If someone in your household has measles, take these precautions to protect vulnerable family and friends:

  • Isolation. Because measles is highly contagious from about four days before to four days after the rash breaks out, people with measles shouldn't return to activities in which they interact with other people during this period. It may also be necessary to keep nonimmunized people — siblings, for example — away from the infected person.
  • Vaccinate. Be sure that anyone who's at risk of getting the measles who hasn't been fully vaccinated receives the measles vaccine as soon as possible. This includes anyone born after 1957 who hasn't been vaccinated, as well as infants over six months old.

Preventing new infections
If you've already had measles, your body has built up its immune system to fight the infection, and you can't get measles again. Most people born or living in the United States before 1957 are immune to measles, simply because they've already had it.

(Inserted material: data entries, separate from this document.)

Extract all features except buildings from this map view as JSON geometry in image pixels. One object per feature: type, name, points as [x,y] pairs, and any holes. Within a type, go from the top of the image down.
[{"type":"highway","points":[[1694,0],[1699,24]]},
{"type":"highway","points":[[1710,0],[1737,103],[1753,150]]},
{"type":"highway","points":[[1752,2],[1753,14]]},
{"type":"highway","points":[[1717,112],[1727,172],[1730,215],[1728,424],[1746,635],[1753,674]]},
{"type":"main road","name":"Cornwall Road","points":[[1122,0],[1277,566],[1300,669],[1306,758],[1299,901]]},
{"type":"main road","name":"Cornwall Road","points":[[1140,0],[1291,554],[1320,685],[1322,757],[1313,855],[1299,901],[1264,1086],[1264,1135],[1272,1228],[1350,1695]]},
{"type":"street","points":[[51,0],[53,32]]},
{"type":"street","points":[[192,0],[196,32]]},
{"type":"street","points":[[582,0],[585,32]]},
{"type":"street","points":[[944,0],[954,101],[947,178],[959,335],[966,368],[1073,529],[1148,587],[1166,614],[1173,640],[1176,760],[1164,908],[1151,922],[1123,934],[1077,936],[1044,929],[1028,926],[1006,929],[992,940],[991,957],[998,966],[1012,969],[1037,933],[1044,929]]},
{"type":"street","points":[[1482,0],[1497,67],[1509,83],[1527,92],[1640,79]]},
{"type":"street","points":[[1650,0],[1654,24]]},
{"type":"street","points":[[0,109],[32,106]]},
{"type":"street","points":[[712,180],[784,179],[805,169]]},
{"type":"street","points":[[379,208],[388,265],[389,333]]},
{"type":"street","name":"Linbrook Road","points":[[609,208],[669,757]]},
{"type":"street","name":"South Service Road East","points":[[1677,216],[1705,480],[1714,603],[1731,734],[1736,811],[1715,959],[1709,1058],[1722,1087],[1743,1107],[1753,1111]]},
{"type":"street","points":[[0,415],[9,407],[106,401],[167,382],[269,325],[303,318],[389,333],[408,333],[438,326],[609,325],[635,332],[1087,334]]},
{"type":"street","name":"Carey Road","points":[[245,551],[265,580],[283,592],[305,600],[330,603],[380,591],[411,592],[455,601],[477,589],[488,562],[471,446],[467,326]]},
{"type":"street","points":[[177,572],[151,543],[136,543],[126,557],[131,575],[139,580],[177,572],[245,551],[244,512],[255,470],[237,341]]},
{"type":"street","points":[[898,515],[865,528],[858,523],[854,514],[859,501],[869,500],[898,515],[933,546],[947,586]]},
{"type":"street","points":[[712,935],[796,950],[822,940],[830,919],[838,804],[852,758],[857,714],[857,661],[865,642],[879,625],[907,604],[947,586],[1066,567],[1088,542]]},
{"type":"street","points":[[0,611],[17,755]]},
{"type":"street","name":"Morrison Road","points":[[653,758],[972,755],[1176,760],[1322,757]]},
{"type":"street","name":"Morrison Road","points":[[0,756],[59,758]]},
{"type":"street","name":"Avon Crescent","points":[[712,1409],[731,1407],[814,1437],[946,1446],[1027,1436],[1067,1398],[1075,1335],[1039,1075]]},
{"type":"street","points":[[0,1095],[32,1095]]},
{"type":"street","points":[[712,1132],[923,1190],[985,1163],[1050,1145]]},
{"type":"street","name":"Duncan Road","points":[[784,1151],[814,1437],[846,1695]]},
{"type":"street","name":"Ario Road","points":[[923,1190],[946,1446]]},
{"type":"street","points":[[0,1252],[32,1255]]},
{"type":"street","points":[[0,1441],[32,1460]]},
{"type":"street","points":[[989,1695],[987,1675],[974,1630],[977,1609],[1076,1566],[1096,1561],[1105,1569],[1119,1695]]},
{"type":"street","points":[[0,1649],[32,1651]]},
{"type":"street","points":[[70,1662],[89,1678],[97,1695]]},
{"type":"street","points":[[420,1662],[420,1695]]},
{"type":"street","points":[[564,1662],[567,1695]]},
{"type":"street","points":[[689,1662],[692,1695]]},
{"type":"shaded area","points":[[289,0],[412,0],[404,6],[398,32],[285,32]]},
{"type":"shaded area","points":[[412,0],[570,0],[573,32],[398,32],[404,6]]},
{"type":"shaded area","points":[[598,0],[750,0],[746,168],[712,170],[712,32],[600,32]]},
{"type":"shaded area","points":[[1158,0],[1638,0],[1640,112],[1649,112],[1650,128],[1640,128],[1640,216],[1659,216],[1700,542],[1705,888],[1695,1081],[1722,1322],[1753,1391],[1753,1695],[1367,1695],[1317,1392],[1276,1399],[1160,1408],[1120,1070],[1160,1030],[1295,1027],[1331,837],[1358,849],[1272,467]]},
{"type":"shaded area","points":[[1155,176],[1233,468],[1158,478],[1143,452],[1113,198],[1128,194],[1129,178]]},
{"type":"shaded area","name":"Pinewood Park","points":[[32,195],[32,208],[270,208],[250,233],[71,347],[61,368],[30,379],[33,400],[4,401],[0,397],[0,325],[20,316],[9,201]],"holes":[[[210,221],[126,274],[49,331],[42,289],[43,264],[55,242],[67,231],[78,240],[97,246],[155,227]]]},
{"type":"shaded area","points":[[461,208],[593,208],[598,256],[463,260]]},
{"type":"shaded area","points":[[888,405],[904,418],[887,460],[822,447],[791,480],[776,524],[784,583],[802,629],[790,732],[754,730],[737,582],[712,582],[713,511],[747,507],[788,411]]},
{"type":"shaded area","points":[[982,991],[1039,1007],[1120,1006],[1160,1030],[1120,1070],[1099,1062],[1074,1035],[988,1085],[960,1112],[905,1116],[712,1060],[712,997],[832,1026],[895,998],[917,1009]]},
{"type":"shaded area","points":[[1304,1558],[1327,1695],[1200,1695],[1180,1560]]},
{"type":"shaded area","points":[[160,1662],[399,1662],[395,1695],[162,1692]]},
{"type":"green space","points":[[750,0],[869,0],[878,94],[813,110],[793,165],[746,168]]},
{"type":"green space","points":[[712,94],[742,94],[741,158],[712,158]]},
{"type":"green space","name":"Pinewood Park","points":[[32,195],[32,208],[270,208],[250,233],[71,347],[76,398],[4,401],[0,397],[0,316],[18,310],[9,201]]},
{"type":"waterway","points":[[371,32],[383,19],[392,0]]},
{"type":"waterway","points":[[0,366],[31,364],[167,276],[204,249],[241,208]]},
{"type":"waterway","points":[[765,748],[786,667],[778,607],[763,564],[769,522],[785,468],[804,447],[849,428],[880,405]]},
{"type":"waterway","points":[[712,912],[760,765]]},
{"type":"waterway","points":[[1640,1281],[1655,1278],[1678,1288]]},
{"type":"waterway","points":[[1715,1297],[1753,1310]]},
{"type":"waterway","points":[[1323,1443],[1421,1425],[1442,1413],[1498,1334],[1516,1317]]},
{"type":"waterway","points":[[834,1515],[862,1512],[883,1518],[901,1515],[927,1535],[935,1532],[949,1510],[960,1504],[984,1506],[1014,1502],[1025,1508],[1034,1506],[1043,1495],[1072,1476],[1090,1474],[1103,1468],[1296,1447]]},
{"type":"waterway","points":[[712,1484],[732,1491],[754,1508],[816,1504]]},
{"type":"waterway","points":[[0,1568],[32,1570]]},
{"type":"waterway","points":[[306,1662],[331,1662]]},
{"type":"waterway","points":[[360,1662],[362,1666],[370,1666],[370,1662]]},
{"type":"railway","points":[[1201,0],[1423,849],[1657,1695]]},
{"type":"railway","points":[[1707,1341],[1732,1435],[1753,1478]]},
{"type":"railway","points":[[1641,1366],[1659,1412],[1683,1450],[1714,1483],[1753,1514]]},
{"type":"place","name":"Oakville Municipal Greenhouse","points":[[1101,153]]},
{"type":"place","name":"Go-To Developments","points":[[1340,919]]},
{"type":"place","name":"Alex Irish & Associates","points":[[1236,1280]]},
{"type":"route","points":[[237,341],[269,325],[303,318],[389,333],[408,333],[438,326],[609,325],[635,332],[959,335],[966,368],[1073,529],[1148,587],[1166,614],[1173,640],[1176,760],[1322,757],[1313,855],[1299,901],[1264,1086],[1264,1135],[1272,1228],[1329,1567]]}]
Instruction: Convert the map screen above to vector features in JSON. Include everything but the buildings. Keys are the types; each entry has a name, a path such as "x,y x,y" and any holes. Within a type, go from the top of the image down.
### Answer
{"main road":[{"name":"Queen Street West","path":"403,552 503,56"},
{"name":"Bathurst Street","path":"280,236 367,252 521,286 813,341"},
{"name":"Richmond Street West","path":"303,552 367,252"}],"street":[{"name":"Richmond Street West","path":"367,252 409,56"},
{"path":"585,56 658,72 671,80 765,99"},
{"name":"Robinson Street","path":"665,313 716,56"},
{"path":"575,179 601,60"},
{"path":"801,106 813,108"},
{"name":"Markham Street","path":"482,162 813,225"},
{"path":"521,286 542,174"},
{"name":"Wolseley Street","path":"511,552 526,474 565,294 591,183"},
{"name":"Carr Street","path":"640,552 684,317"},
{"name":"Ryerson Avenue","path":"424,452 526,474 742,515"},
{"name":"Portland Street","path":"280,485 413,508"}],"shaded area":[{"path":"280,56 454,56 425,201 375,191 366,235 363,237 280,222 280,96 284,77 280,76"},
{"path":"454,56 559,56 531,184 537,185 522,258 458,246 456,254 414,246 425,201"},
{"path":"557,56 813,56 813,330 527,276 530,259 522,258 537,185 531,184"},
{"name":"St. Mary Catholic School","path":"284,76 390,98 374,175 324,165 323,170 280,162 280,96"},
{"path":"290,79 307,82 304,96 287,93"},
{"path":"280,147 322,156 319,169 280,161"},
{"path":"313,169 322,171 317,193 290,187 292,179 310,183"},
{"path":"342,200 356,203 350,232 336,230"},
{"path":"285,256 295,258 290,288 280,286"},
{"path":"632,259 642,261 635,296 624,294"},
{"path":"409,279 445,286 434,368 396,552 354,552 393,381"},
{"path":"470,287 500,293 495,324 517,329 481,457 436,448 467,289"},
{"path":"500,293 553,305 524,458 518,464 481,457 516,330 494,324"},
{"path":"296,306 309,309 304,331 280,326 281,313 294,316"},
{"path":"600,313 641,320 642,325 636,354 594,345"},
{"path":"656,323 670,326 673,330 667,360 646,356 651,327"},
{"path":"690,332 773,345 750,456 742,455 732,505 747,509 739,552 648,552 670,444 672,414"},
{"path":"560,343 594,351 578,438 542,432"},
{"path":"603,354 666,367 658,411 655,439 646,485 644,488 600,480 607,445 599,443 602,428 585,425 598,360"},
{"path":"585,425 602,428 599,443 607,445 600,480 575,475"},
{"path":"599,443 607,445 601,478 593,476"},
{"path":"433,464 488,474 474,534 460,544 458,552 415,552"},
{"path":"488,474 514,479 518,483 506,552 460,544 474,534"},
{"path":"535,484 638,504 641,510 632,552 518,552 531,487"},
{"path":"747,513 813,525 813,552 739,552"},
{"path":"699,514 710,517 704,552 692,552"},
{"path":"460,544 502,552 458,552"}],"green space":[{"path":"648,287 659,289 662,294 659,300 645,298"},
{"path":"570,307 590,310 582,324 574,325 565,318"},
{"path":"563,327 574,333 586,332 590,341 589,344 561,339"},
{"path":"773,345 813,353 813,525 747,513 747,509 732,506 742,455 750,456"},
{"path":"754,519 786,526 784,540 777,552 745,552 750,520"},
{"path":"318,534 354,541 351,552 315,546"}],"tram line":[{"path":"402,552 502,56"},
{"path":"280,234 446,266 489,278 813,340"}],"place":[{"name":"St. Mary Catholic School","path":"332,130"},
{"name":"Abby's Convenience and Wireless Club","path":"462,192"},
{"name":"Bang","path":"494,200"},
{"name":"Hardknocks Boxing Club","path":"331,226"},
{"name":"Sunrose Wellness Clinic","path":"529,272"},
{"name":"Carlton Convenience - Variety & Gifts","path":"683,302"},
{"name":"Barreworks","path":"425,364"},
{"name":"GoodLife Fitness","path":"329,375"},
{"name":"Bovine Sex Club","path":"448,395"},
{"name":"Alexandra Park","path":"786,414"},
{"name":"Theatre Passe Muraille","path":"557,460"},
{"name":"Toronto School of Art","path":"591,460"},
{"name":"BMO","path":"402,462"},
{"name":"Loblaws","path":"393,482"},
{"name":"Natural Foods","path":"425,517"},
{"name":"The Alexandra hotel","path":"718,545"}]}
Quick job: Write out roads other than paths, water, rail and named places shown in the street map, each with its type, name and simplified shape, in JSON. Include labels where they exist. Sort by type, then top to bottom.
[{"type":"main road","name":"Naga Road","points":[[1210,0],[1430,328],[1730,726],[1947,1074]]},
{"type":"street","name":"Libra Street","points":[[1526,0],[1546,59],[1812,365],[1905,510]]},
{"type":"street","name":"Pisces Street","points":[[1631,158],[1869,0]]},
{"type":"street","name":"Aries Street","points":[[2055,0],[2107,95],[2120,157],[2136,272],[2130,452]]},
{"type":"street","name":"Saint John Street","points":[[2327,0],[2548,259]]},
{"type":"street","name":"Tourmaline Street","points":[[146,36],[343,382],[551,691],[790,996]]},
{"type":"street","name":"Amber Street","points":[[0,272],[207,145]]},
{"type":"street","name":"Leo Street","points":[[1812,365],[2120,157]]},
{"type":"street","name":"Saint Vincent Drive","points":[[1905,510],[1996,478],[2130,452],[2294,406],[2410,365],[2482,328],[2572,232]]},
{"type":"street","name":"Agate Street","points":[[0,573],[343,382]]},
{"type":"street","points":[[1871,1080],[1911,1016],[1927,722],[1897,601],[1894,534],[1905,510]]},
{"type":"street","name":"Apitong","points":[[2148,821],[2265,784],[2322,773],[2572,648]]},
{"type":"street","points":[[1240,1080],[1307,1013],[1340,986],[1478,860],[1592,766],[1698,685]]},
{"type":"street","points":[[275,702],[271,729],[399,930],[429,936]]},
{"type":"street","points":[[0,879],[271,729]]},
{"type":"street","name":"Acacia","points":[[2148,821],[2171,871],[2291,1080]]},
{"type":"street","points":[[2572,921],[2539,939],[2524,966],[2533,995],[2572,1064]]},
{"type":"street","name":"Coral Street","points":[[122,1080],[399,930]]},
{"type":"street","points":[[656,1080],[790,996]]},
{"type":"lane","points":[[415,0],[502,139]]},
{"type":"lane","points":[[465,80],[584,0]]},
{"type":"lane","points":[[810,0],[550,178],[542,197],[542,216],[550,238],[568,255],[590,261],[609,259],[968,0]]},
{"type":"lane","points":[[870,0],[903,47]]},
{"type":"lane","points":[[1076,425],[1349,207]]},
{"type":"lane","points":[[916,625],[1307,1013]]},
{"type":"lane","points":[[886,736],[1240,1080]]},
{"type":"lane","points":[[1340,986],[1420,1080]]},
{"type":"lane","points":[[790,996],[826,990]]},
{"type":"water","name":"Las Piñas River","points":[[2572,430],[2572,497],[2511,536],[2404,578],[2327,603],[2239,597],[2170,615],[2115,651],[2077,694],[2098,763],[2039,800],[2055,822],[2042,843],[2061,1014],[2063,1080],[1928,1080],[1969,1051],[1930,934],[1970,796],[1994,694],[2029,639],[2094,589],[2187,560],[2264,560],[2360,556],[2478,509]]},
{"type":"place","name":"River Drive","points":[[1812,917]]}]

For everyone else, there's the measles vaccine, which is important for:

  • Promoting and preserving herd immunity. Since the introduction of the measles vaccine, measles has virtually been eliminated in the United States even though not everyone has been vaccinated. This effect is called "herd" immunity. But herd immunity may now be weakening a bit. The rate of measles in the U.S. recently doubled.
  • Preventing a resurgence of measles. Soon after vaccination rates decline, measles begins to come back. In 1998, a now discredited study was published erroneously linking autism to the measles, mumps and rubella (MMR) vaccine. In the United Kingdom, where the study originated, the rate of vaccination dropped to an all-time low of just under 80 percent of all children in 2003 to 2004. In 2009, more than 1,100 children in the U.K. contracted measles, up from just 70 children in 2001.